TASK STATEMENT
In the rows below, swap each "bounding box" for "bounding rectangle" and keep everything else the same. Leave the pictures out of your answer.

INPUT MATERIAL
• • • • •
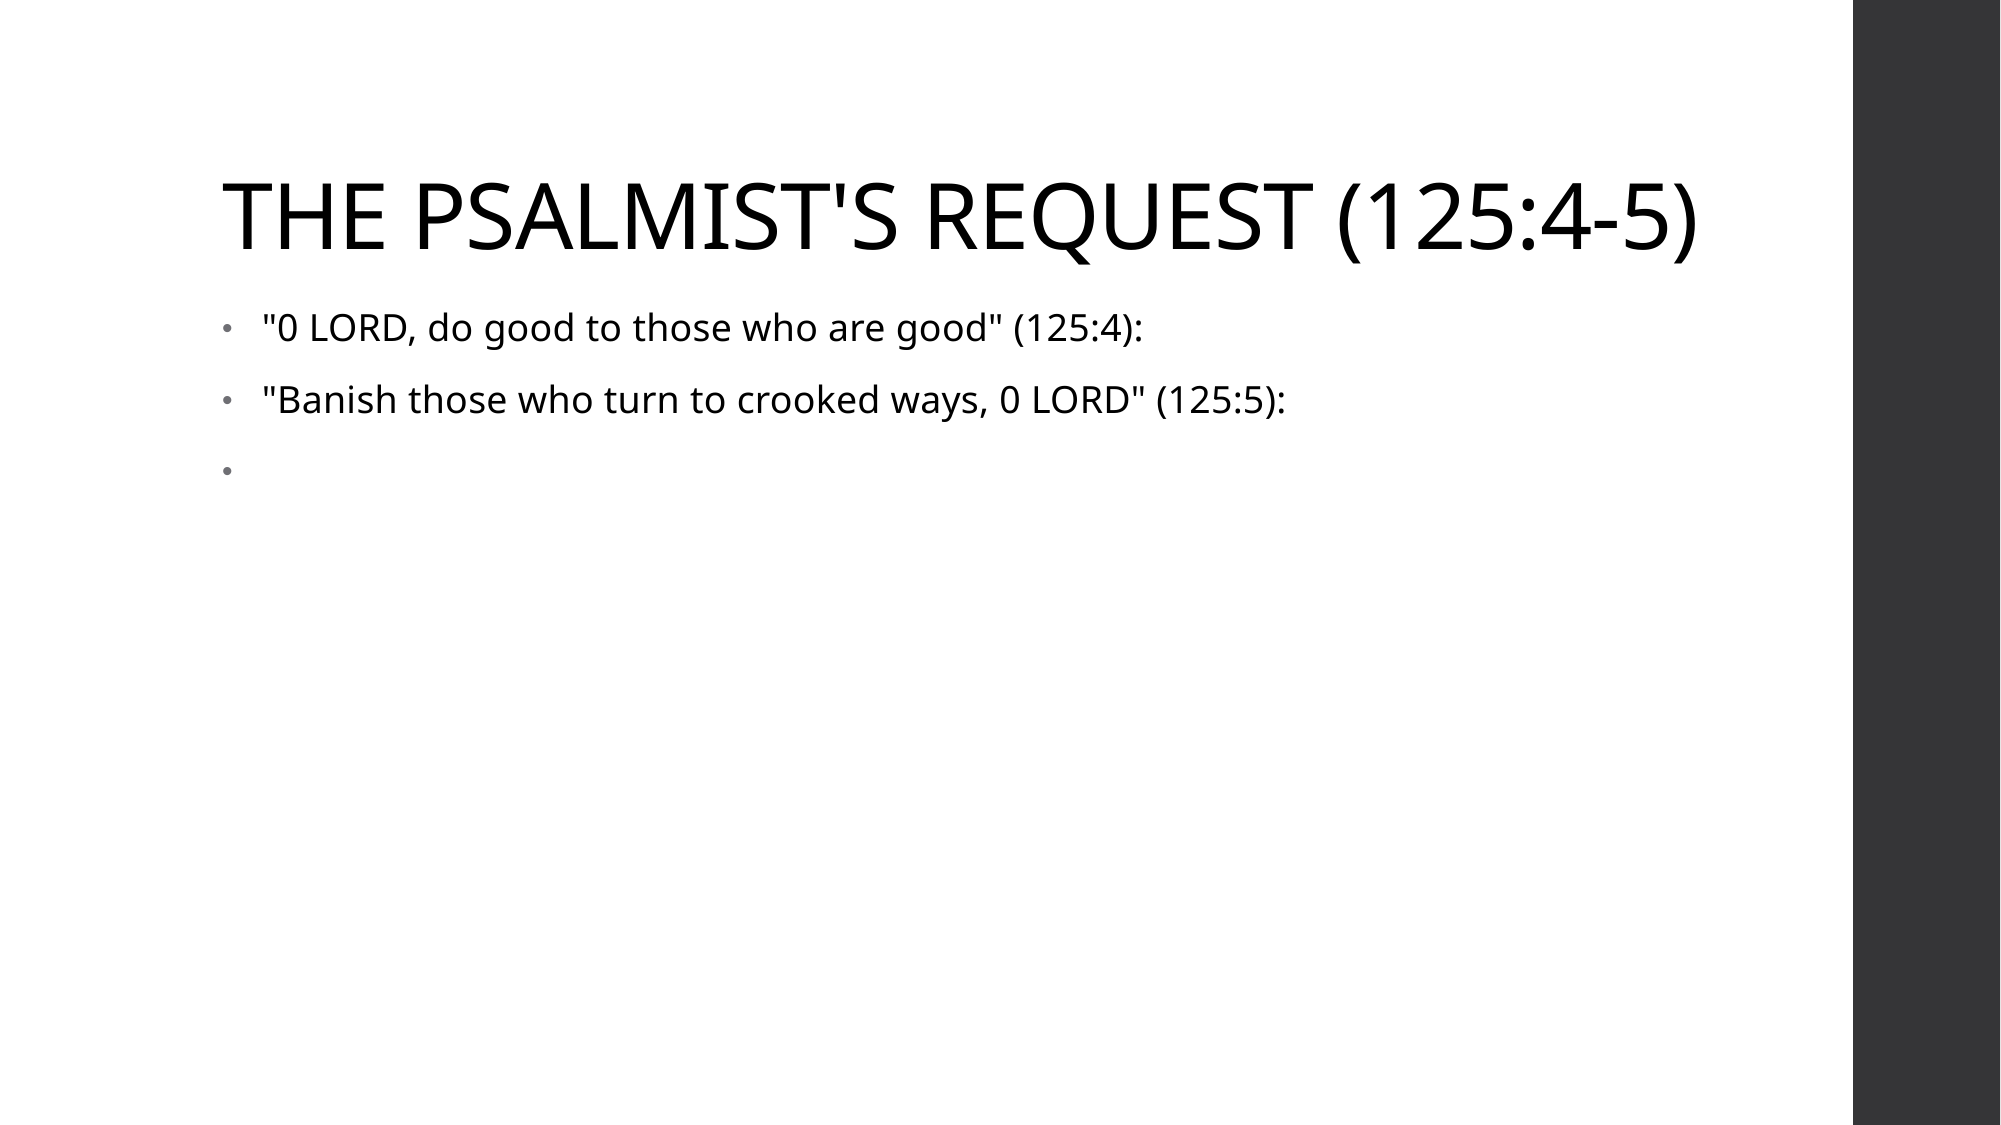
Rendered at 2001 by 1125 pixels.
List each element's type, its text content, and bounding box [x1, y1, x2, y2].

list "0 LORD, do good to those who are good" (125:4): "Banish those who turn to crooked ways, 0 LORD" (125:5): [206, 299, 1617, 1014]
title THE PSALMIST'S REQUEST (125:4-5) [206, 60, 1797, 278]
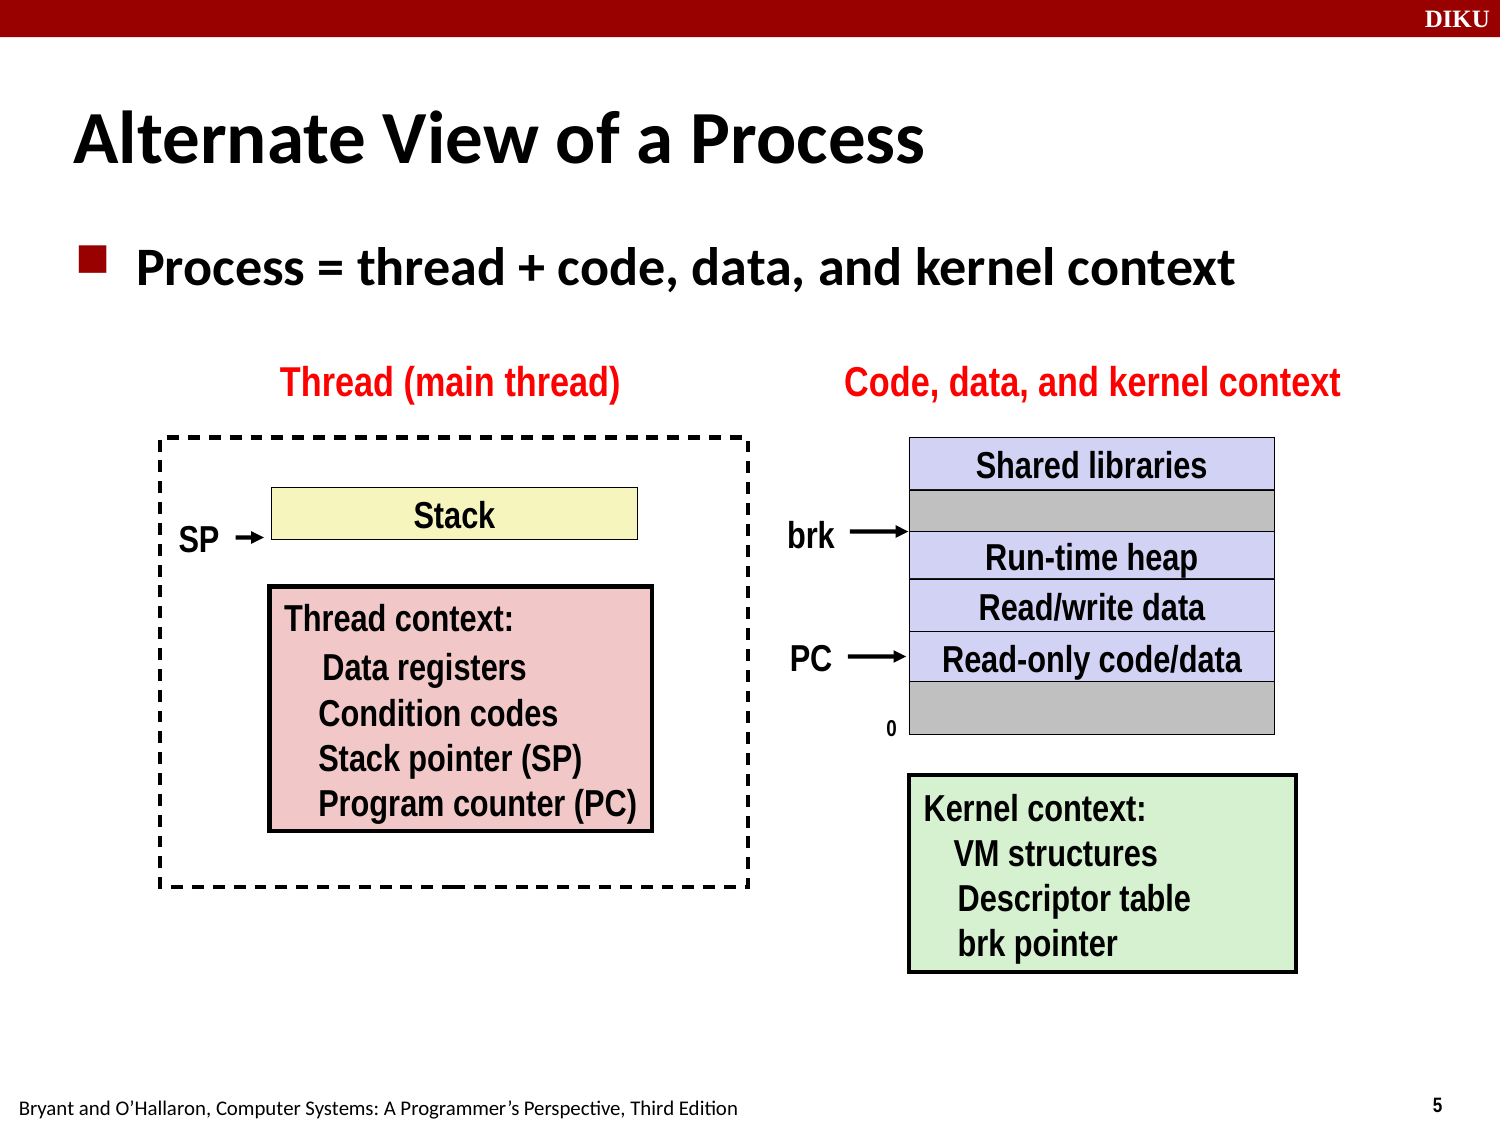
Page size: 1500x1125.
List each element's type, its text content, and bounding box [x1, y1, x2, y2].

text_box Thread context: Data registers Condition codes Stack pointer (SP) Program counter (PC) [269, 586, 653, 832]
text_box PC [774, 627, 848, 687]
text_box Alternate View of a Process [58, 71, 1304, 197]
text_box 0 [871, 706, 912, 749]
text_box Code, data, and kernel context [820, 347, 1355, 413]
text_box Read/write data [908, 578, 1275, 631]
text_box Kernel context: VM structures Descriptor table brk pointer [908, 775, 1297, 972]
text_box Shared libraries [908, 437, 1275, 489]
text_box Read-only code/data [908, 631, 1275, 681]
text_box [908, 681, 1275, 734]
text_box Run-time heap [908, 531, 1275, 578]
text_box Stack [271, 487, 638, 540]
text_box [908, 489, 1275, 531]
text_box brk [772, 504, 850, 564]
text_box Process = thread + code, data, and kernel context [65, 223, 1361, 1039]
text_box Thread (main thread) [265, 347, 636, 413]
text_box SP [163, 507, 235, 568]
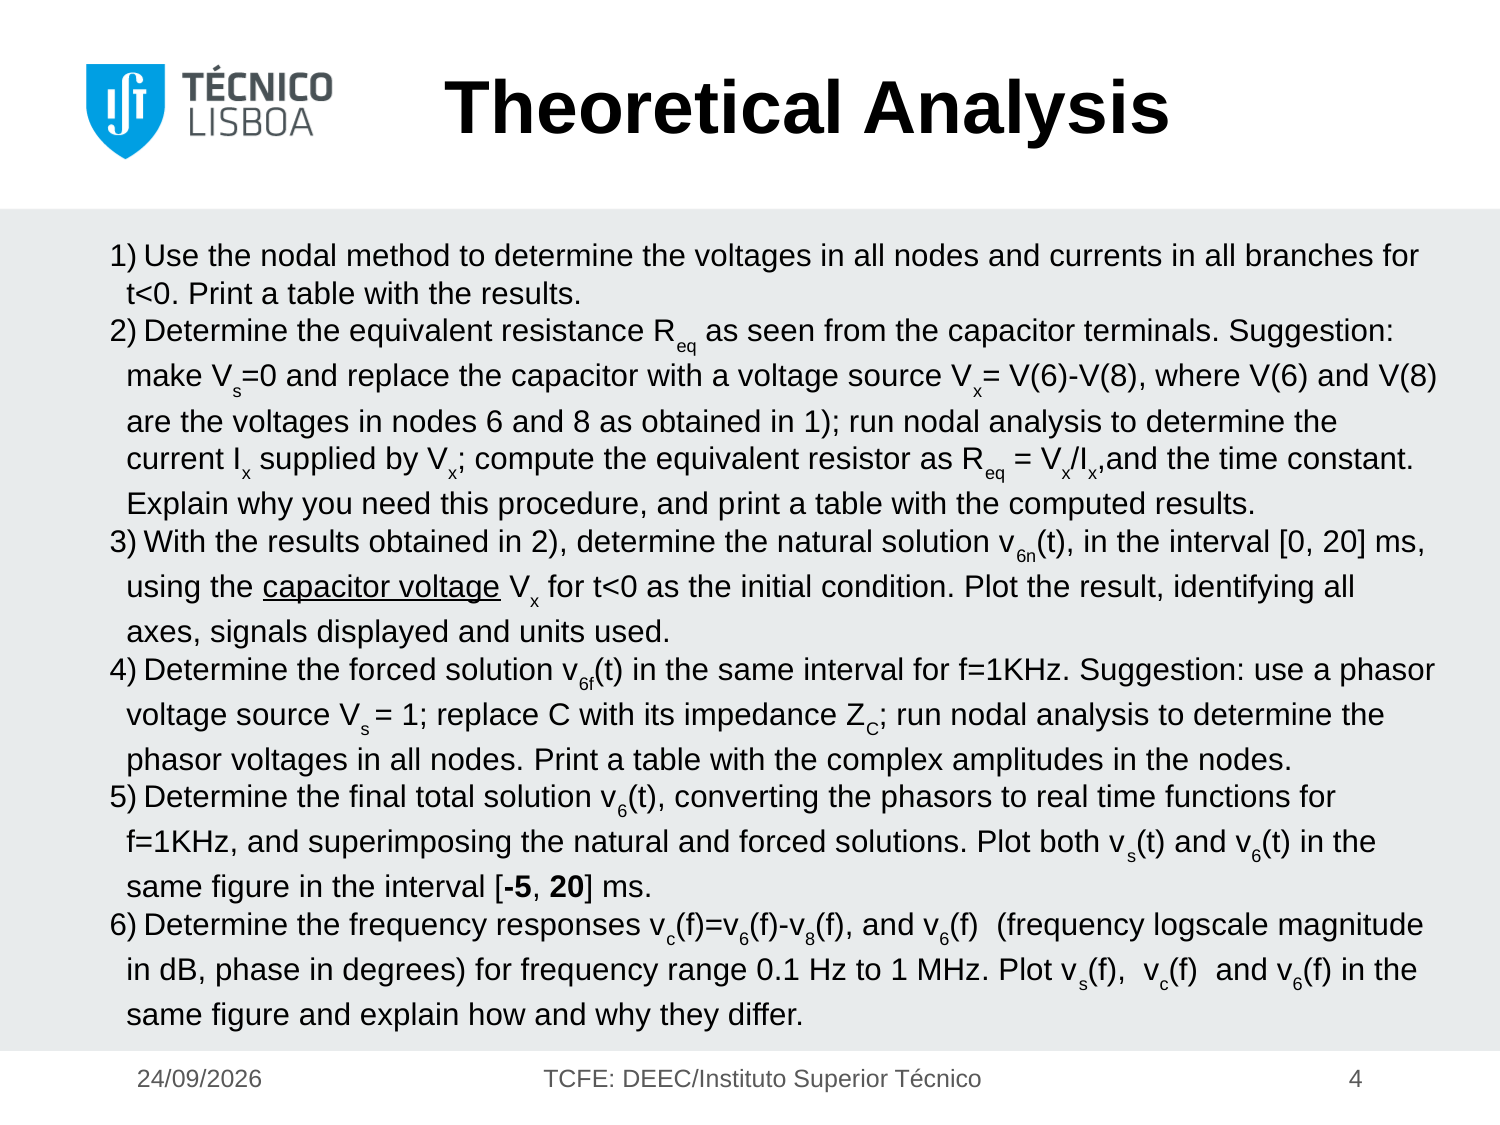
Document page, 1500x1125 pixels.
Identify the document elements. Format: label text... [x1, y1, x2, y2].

title Theoretical Analysis [430, 32, 1461, 176]
list Use the nodal method to determine the voltages in all nodes and currents in all branches for t<0. Print a table with the results. Determine the equivalent resistance Req as seen from the capacitor terminals. Suggestion: make Vs=0 and replace the capacitor with a voltage source Vx= V(6)-V(8), where V(6) and V(8) are the voltages in nodes 6 and 8 as obtained in 1); run nodal analysis to determine the current Ix supplied by Vx; compute the equivalent resistor as Req = Vx/Ix,and the time constant. Explain why you need this procedure, and print a table with the computed results. With the results obtained in 2), determine the natural solution v6n(t), in the interval [0, 20] ms, using the capacitor voltage Vx for t<0 as the initial condition. Plot the result, identifying all axes, signals displayed and units used. Determine the forced solution v6f(t) in the same interval for f=1KHz. Suggestion: use a phasor voltage source Vs = 1; replace C with its impedance ZC; run nodal analysis to determine the phasor voltages in all nodes. Print a table with the complex amplitudes in the nodes. Determine the final total solution v6(t), converting the phasors to real time functions for f=1KHz, and superimposing the natural and forced solutions. Plot both vs(t) and v6(t) in the same figure in the interval [-5, 20] ms. Determine the frequency responses vc(f)=v6(f)-v8(f), and v6(f) (frequency logscale magnitude in dB, phase in degrees) for frequency range 0.1 Hz to 1 MHz. Plot vs(f), vc(f) and v6(f) in the same figure and explain how and why they differ. [94, 227, 1455, 1072]
picture [0, 0, 1500, 1125]
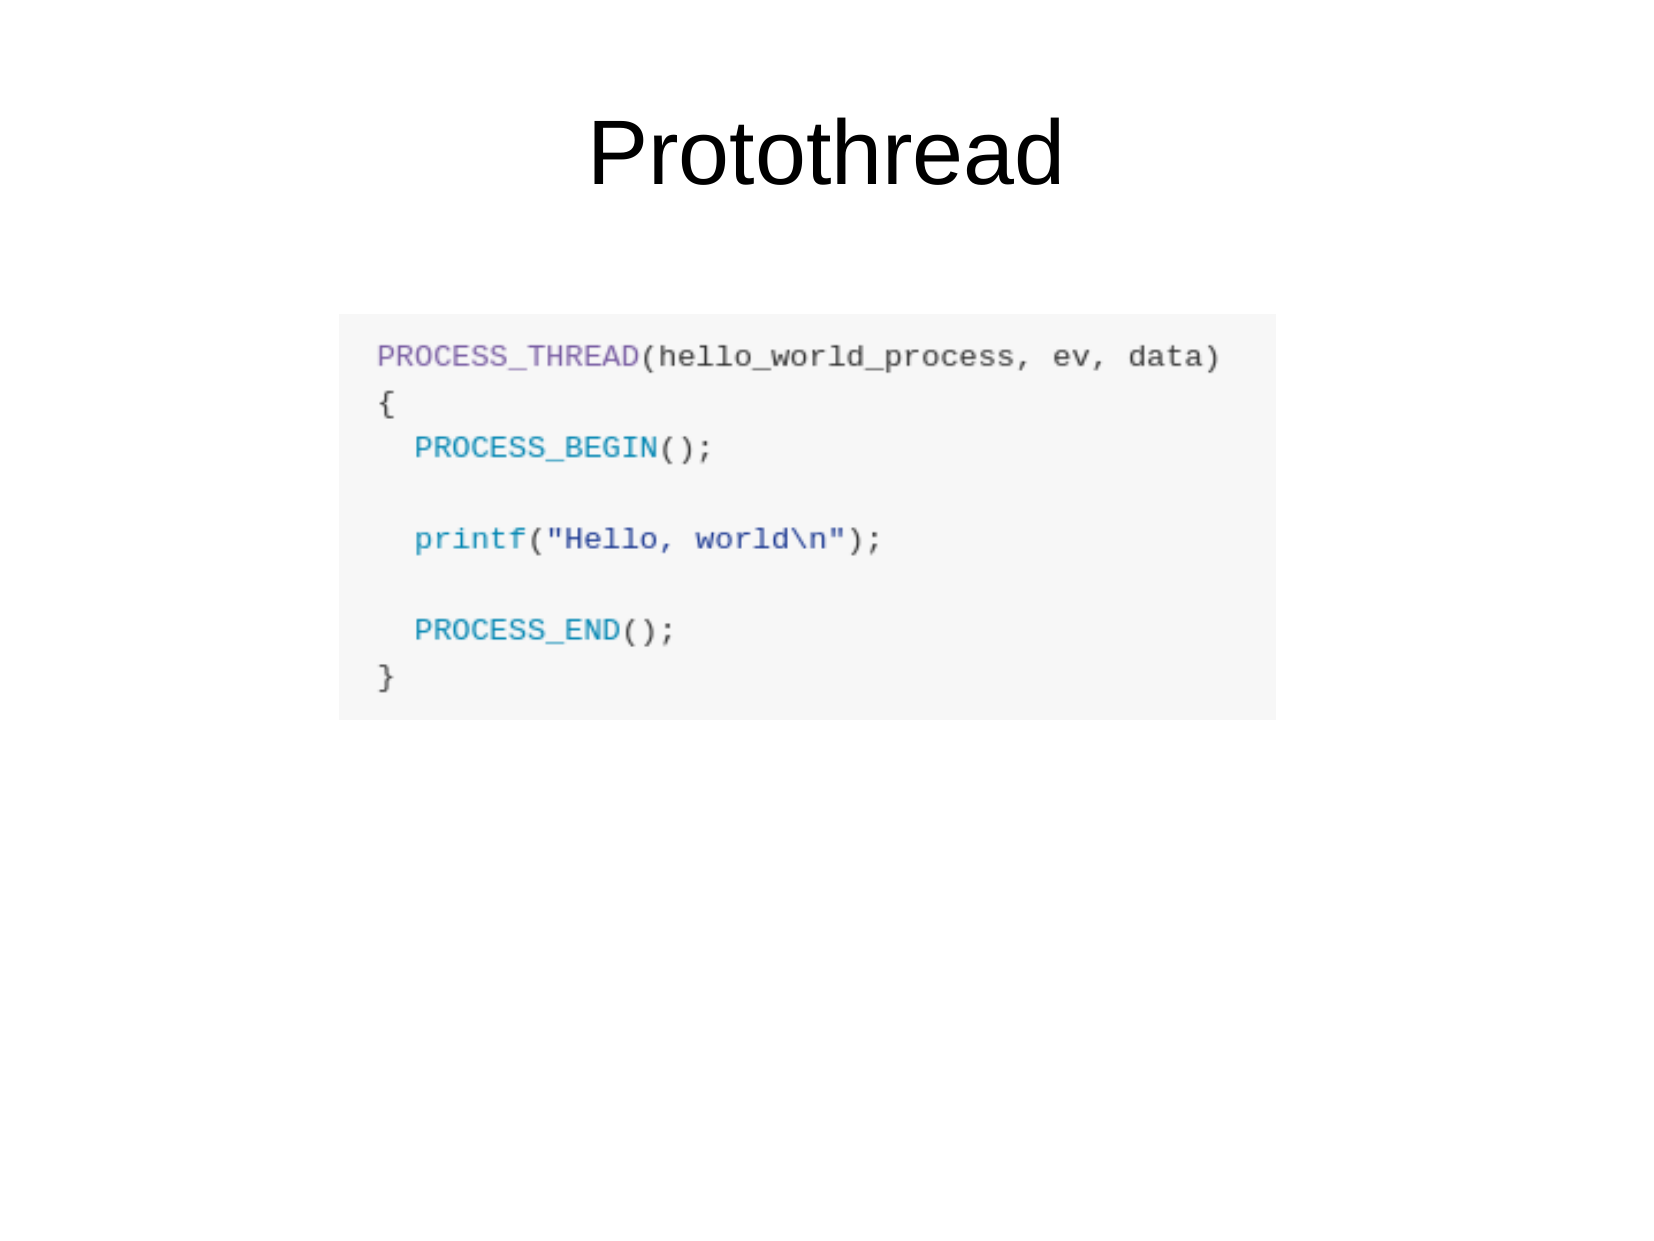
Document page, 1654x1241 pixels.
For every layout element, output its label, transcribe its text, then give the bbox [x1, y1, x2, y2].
• • • • •
TASK SOLUTION
Rendered at 2001 by 1125 pixels.
List each element's type, its text content, and bounding rectangle [x1, y1, x2, y2].

list "0 LORD, do good to those who are good" (125:4): "Banish those who turn to crooked ways, 0 LORD" (125:5): [206, 299, 1617, 1014]
title THE PSALMIST'S REQUEST (125:4-5) [206, 60, 1797, 278]
Page size: 1500x1125.
List each element's type, its text content, and bounding rectangle [x1, y1, x2, y2].

text_box Thread context: Data registers Condition codes Stack pointer (SP) Program counter (PC) [269, 586, 653, 832]
text_box PC [774, 627, 848, 687]
text_box Alternate View of a Process [58, 71, 1304, 197]
text_box 0 [871, 706, 912, 749]
text_box Code, data, and kernel context [820, 347, 1355, 413]
text_box Read/write data [908, 578, 1275, 631]
text_box Kernel context: VM structures Descriptor table brk pointer [908, 775, 1297, 972]
text_box Shared libraries [908, 437, 1275, 489]
text_box Read-only code/data [908, 631, 1275, 681]
text_box [908, 681, 1275, 734]
text_box Run-time heap [908, 531, 1275, 578]
text_box Stack [271, 487, 638, 540]
text_box [908, 489, 1275, 531]
text_box brk [772, 504, 850, 564]
text_box Process = thread + code, data, and kernel context [65, 223, 1361, 1039]
text_box Thread (main thread) [265, 347, 636, 413]
text_box SP [163, 507, 235, 568]
Document page, 1500x1125 pixels.
Identify the document elements. Format: label text... [x1, y1, x2, y2].

title Theoretical Analysis [430, 32, 1461, 176]
list Use the nodal method to determine the voltages in all nodes and currents in all branches for t<0. Print a table with the results. Determine the equivalent resistance Req as seen from the capacitor terminals. Suggestion: make Vs=0 and replace the capacitor with a voltage source Vx= V(6)-V(8), where V(6) and V(8) are the voltages in nodes 6 and 8 as obtained in 1); run nodal analysis to determine the current Ix supplied by Vx; compute the equivalent resistor as Req = Vx/Ix,and the time constant. Explain why you need this procedure, and print a table with the computed results. With the results obtained in 2), determine the natural solution v6n(t), in the interval [0, 20] ms, using the capacitor voltage Vx for t<0 as the initial condition. Plot the result, identifying all axes, signals displayed and units used. Determine the forced solution v6f(t) in the same interval for f=1KHz. Suggestion: use a phasor voltage source Vs = 1; replace C with its impedance ZC; run nodal analysis to determine the phasor voltages in all nodes. Print a table with the complex amplitudes in the nodes. Determine the final total solution v6(t), converting the phasors to real time functions for f=1KHz, and superimposing the natural and forced solutions. Plot both vs(t) and v6(t) in the same figure in the interval [-5, 20] ms. Determine the frequency responses vc(f)=v6(f)-v8(f), and v6(f) (frequency logscale magnitude in dB, phase in degrees) for frequency range 0.1 Hz to 1 MHz. Plot vs(f), vc(f) and v6(f) in the same figure and explain how and why they differ. [94, 227, 1455, 1072]
picture [0, 0, 1500, 1125]
Document page, 1654x1241 pixels.
For every layout element, output its label, transcribe its text, then give the bbox [x1, y1, x2, y2].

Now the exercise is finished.